The difference between the bid and the ask price.

The spread is a major component of the costs of trading.

  • Example:
       1120.25 < Ask
 Bid > 1120.00

The difference between the bid and the ask in this example is a spread of 0.25 of a full market point, in the emini S&P future this would make the spread worth $12.50. Not all markets are "tight" to the bid/ask and the nearest marketable prices could be several ticks apart.

New traders seldom consider the spread as a cost of trading, but instead seem to focus on the cost of their commissions - the spread however is a very real cost of trading because if you need to enter or exit a trade quickly using a market order you can only hit the nearest bid or offer - if the last traded price in the example above were 1120.25 and you placed a sell market order, you would be "paying the spread" to get out at the market price which would be 1120.00 - the difference between the bid or the ask comes off your profits or is added to your losses in any particular trade.

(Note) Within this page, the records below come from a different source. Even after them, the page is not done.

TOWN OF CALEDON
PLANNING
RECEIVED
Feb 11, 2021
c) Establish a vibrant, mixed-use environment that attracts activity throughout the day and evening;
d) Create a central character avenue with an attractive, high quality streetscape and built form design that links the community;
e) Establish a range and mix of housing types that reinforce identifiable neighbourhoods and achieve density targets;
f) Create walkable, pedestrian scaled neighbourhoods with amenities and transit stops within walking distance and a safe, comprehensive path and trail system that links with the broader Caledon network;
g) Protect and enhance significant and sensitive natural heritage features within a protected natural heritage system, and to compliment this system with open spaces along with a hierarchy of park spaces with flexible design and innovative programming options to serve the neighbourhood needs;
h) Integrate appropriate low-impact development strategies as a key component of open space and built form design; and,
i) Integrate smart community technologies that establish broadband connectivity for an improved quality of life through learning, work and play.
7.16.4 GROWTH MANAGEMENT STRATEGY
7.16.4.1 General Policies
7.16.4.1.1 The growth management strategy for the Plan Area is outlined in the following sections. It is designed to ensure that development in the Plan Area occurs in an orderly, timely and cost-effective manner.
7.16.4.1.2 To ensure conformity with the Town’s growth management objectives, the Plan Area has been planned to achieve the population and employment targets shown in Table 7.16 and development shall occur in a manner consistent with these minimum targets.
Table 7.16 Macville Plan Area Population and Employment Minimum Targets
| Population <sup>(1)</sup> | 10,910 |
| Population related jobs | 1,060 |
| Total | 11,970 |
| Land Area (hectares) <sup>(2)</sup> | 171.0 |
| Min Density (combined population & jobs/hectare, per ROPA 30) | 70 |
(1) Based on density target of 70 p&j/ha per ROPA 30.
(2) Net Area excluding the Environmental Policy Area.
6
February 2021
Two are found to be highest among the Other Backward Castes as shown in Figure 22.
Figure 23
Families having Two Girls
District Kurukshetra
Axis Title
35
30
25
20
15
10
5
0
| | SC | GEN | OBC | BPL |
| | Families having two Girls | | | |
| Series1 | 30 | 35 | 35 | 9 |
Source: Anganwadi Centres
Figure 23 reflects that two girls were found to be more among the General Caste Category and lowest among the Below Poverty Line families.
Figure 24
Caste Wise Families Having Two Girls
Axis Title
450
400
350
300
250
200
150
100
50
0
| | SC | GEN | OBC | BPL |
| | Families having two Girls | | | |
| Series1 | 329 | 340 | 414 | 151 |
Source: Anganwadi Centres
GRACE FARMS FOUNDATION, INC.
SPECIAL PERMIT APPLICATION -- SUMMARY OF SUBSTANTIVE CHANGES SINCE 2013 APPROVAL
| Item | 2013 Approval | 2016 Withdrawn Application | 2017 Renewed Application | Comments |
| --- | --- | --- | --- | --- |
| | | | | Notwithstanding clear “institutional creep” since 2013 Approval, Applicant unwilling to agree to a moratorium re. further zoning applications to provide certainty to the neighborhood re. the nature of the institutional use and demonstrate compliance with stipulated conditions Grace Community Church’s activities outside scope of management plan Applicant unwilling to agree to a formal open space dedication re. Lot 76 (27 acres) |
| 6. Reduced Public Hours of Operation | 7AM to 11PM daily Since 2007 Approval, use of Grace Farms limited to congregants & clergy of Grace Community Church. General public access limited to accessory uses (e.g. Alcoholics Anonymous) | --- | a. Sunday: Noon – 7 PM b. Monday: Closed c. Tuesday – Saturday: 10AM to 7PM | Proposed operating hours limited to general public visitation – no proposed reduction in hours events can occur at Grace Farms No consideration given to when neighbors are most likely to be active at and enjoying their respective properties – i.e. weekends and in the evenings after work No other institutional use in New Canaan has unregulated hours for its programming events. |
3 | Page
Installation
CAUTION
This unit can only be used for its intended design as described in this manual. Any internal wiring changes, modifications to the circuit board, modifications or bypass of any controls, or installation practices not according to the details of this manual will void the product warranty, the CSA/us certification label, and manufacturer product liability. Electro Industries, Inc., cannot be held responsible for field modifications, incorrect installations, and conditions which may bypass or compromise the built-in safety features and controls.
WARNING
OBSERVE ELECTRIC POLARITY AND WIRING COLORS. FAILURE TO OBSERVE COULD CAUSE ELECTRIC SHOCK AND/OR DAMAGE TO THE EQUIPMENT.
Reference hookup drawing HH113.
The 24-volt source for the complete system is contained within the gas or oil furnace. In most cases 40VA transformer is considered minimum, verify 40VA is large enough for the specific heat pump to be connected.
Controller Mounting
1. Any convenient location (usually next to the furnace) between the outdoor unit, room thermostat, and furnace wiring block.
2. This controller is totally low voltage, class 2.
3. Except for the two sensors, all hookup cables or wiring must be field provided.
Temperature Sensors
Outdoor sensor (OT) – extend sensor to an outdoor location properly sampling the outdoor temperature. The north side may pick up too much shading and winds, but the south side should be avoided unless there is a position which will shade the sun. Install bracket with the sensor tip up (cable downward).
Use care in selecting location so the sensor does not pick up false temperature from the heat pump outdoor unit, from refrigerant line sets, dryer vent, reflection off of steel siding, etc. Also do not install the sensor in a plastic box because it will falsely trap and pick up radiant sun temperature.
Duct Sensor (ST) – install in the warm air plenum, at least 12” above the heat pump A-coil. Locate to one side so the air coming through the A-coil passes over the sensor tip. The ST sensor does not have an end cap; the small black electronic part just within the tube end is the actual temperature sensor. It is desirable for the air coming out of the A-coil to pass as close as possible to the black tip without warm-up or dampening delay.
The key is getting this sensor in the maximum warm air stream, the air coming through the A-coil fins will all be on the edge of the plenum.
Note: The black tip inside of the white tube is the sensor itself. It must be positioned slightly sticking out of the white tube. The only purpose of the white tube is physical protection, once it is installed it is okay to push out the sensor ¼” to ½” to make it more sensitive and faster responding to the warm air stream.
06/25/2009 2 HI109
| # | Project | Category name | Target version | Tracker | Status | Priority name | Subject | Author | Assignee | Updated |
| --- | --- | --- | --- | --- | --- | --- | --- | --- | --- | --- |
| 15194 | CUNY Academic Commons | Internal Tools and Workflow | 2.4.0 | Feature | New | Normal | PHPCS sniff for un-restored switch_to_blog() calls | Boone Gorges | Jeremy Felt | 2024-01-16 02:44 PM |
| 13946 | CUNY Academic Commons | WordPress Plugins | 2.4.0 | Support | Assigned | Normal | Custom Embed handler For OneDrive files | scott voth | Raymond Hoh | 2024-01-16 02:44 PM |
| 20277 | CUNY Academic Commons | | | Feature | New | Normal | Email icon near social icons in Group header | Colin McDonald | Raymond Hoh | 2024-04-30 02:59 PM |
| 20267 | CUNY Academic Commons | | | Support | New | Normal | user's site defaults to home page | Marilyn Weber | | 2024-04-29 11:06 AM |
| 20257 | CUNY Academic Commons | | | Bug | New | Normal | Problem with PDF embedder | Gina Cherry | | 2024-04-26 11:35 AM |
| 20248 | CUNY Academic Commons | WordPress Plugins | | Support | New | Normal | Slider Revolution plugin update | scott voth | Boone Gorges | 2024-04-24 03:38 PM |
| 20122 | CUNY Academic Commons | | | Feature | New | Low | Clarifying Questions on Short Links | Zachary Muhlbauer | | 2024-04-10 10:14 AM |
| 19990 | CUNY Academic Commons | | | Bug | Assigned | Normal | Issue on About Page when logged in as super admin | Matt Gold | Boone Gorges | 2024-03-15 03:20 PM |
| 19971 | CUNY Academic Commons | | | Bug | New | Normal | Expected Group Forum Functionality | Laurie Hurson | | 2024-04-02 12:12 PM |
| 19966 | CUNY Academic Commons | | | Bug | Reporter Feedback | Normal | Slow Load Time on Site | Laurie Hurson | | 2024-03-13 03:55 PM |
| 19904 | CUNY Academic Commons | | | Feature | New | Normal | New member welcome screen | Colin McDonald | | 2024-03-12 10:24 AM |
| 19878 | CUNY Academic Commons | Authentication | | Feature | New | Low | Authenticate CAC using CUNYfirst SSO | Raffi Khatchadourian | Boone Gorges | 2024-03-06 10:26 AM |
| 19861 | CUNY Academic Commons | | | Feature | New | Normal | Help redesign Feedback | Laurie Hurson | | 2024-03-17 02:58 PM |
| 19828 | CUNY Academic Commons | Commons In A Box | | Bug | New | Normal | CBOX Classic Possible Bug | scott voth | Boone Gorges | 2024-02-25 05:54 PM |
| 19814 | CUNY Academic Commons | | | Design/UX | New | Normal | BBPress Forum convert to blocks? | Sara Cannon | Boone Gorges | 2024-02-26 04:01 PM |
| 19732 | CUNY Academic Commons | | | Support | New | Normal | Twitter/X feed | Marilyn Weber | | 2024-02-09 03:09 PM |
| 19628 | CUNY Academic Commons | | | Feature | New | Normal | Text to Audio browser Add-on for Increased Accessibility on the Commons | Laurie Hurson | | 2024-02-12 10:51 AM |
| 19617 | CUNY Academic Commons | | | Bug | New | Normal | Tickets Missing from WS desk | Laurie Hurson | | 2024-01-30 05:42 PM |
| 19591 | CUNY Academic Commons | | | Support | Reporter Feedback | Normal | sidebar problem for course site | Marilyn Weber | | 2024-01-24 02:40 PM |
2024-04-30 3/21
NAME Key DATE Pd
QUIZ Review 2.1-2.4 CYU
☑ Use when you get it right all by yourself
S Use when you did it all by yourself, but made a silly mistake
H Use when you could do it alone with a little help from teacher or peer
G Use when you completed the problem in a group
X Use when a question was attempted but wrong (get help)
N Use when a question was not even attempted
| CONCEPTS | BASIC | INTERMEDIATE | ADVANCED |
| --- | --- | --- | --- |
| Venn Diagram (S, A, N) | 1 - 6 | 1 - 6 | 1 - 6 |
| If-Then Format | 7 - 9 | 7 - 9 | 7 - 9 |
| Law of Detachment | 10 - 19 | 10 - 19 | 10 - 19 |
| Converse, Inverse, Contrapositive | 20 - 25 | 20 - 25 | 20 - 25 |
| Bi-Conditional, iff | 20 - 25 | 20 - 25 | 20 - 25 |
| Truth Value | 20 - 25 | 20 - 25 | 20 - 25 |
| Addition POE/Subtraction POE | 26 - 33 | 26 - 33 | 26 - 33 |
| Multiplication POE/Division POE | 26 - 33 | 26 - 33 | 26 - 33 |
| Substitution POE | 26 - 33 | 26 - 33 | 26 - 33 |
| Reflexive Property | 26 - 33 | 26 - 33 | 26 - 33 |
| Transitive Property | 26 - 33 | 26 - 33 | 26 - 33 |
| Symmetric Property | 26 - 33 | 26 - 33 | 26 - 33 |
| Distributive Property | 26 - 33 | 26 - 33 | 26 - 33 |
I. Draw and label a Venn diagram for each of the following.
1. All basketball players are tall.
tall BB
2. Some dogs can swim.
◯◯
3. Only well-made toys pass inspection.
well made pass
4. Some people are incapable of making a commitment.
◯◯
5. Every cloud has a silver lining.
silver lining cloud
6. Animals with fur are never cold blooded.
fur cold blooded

In spread betting, the spread is quoted by the bookmaker and may differ significantly from what the underlying market stands at - for example, Finspreads are today quoting the S&P future with a spread of 1.00 - a full market point worth of spread - all of which goes into the spread betting firms pocket.

  • Note: The bid/ask "spread" as detailed above differs from spread trading which is a particular trading technique and should not be confused with the spread.